Müslüman kitlenin dünyevîleşme problemi ile karşı karşıya kalmasının altında yatan en önemli nedenlerden birisi de dinin dünya hayatından ayrı olarak düşünülmemesi, din-dünya ayrımına gidilmesidir.
Bediüzzaman Said Nursî'ye göre, günah kalbe işleyip onu siyahlandırarak, iman nurunu çıkarıncaya kadar kalbi katılaştırmaktadır. Her bir günah içinde küfre gidecek bir yol vardır.
Abdest alırken bile suyu israf etmemeyi emreden Peygamberin ümmeti olan bizlerin yerken, içerken yaptığı israfın haddi hesabı yok. Bir tarafta çöplerden bir parça ekmek bulabilmek için uğraşan, çöplerden bulduğu yiyeceklerle hayatta kalma mücadelesi verenler ya da yokluk yüzünden intihara kalkışan, cinnet geçiren kişiler, parasızlıktan tedavi olamayıp ölümü bekleyen hastalar varken diğer tarafta tam bir israf ve sefahat, lüks içerisinde yaşayan insanlar görülüyor.

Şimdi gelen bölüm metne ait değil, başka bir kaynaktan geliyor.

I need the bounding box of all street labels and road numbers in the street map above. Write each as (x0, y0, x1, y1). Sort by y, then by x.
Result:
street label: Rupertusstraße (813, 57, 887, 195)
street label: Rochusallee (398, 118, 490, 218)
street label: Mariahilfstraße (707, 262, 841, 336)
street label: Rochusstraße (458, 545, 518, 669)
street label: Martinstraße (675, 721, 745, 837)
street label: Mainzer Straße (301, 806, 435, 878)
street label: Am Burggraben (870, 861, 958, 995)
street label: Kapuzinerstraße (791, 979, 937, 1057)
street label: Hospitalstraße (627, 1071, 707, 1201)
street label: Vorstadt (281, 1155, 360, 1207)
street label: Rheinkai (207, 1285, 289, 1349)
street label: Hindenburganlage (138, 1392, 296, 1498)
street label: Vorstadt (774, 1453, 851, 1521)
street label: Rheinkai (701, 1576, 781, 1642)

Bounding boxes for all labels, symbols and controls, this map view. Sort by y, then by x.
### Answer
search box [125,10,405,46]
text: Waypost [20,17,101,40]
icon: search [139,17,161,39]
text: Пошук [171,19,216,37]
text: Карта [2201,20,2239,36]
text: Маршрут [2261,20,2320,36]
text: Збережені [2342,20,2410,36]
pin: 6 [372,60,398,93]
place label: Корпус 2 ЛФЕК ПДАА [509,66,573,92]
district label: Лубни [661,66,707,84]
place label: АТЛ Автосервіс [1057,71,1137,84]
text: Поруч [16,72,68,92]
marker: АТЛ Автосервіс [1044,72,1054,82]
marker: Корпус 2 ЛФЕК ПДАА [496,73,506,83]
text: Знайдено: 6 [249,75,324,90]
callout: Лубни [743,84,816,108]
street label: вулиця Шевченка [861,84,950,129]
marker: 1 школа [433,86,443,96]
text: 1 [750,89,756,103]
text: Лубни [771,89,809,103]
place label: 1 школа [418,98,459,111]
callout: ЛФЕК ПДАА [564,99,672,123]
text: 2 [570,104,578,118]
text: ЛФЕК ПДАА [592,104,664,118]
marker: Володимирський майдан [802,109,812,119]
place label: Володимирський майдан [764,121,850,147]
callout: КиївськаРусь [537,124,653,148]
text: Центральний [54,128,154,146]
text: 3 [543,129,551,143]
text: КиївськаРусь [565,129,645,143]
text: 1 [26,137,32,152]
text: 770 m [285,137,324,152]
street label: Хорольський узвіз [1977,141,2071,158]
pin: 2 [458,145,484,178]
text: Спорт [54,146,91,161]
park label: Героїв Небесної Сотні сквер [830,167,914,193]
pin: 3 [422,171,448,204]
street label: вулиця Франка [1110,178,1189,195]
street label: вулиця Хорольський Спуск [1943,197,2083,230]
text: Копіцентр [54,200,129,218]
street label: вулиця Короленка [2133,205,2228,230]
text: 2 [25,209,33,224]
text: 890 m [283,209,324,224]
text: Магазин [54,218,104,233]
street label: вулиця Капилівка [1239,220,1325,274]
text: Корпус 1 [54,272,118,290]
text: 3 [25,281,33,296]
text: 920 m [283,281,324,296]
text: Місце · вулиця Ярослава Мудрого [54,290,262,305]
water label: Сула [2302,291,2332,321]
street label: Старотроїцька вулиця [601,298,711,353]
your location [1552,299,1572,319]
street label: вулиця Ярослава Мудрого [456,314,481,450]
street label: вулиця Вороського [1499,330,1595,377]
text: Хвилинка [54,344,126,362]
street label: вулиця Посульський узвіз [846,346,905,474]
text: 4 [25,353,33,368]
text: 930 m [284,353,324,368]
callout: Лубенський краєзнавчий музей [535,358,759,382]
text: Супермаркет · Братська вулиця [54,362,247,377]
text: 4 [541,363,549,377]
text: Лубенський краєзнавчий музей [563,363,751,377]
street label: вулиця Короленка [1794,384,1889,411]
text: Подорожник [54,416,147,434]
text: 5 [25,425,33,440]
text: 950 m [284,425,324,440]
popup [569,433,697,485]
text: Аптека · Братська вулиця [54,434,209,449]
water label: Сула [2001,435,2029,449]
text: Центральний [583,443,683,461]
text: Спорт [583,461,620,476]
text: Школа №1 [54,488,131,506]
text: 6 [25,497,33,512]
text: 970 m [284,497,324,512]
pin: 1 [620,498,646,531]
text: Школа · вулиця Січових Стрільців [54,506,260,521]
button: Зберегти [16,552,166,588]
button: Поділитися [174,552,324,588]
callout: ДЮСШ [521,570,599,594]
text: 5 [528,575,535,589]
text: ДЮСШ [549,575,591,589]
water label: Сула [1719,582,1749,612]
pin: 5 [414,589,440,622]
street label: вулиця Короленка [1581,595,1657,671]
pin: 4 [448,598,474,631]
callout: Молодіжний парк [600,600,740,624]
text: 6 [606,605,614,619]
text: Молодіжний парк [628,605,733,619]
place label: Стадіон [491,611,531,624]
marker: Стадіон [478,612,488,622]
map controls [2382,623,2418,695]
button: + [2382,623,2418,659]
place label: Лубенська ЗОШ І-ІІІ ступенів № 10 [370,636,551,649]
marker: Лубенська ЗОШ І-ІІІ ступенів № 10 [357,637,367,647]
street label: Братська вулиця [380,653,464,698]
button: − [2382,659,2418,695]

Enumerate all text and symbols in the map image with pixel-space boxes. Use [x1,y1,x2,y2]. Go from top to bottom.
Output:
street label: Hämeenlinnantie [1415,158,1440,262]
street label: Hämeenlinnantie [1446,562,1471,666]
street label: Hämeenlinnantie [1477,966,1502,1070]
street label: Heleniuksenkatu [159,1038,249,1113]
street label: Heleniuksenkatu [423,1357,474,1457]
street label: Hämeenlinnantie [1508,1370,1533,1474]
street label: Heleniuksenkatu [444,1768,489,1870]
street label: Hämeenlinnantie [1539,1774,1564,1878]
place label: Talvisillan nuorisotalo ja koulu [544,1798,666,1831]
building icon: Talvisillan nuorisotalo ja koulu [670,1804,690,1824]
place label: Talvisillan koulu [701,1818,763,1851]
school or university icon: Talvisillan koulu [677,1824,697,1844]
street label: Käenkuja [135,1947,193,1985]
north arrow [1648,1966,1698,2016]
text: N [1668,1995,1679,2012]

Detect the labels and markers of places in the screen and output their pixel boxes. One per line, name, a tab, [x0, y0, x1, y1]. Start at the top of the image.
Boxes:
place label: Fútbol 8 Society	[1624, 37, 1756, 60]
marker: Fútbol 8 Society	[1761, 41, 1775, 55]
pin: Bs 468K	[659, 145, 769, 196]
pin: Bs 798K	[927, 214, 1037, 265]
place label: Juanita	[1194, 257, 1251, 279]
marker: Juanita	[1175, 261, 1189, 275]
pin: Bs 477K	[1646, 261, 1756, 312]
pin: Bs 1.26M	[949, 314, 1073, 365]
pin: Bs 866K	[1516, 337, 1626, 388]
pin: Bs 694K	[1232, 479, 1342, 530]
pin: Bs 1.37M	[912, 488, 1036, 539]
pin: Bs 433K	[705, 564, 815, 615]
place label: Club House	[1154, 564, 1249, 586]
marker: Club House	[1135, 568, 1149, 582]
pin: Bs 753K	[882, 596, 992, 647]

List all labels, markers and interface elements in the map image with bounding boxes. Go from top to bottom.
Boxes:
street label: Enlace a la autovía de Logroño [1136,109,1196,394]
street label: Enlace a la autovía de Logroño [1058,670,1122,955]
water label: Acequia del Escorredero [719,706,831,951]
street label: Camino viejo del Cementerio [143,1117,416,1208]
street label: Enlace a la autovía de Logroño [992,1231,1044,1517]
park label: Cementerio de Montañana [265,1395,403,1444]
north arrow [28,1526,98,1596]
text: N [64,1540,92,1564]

Helal dairesi keyfe kâfidir, harama girmeye lüzum yoktur, ilkesini hayat düsturu edinmek ve bu doğrultuda hayatını yaşama gayreti içinde olmak, yaşadığımız dünyanın sorunlarıyla baş etmede, dünyevîleşmeden uzaklaşmada önemli bir yapı taşıdır.
Televizyon programların eşini, sevdiğiyle aldatan kadın ya da erkeğe hak vermek, onları anlayışla karşılamak, ahlâki değerlerini kaybetmenin, dünyevîleşmenin, dünya değerleriyle değerlenmenin diğer adıdır aslında. Bu şekilde olmasa bile bu aktivitelere gereğinden fazla zaman ayırmak, film ya da diziyi izleyebilmek için namaz ve diğer ibadetlerden taviz vermek ya da hızlı hızlı yaparak geçiştirmek, reklam aralarında namaz kılmak dünyevîleşmenin bir başka boyutudur.
Tevafuktur ki Kur'an'da dünya ve ahiret kelimelerinin her ikisi de 115 defa kullanılmaktadır. Ne bir fazla ne de az. Sadece bu basit örnek dahi Müslümanlar açısından din-dünya dengesinin kurulmasının gereğini açıkça ortaya koymaktadır.
İslam'da tesettürün temelinde güzelliği/ziyneti örtme ve dikkatlerden uzak tutma amacı vardır. Ancak dünyevîliğe meyletmiş bazı hanımlar, ehli dünya gibi görünmek, beğenilmek adına başörtüsünü var oluş gayesinin tam tersine dikkat çekme, ilgi görme aracı haline getirmiştir. Artık başörtüsü bir örtünme olmaktan, tesettürü saklayan bir nesne olmaktan çıkmış; rengârenk, göz alıcı, yüzdeki makyaja uyum sağlayan, daracık pantolonla bütünlük arz eden, sıkma baş şeklini almış, tamamlayıcı bir aksesuar olmuştur.